Another thing I wrote when I was seventeen. I read it at a reading. That was the night my brother stopped talking to my mother.
Her hands were skinny. Her hands were always skinny, even when her body swelled with childhood insecurities. Her hands were awkward and she hated them, just as I hate my hands now. Her hands were olive with bright blue veins sticking out. When she flexed her fingers you could see her joints move.
Skinny hands turned into bony wrists and long, thin agile fingers. Her nails were bitten and bleeding with anxiety. She bit her nails most when she was around her mother. She painted on clear bad tasting nail polish to try and stop herself from biting her nails, but she had grown accustomed to the taste and so the bitter peppery taste constantly filled her mouth and she thought that she must be very unpleasant to kiss.
When she was at peace with herself she was able to stop biting her nails, but these were short intervals. Her brittle nails broke easily and she couldn’t help picking at them.
She loved things that smelled good, and so she put on lotion every morning and night after her shower to clean her deoderant allergic skin. I used to love the feeling of her smooth hand in mine and wondered how she made them so soft. I started biting my nails, thinking that it would make my hands like hers, and now my nails bleed too.

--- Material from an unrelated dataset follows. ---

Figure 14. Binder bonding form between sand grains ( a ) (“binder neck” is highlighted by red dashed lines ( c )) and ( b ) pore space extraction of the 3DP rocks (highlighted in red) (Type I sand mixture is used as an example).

Her fingers are bleeding again and she wears finger condoms to keep dirt out of the cuts. The finger condoms make her fingers smell like rubber, and I am reminded of hospitals and sex.

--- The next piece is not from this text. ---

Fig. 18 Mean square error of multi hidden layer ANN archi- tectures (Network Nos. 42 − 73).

Her hands are skinny. Skinnier than when she was teenager. The joints in her fingers stick out grotesquely and her olive skin looks like a thin glove over her bones. Her skins looks glistens because of the extra-strong moisturizing lotion she slathers on her dry cracked skin.
Her hands shake now. She can barely hold onto the red gel anti-depressant capsules she takes everyday. She says that chemicals have burned through the skin on her hands and everything she touches makes them sting.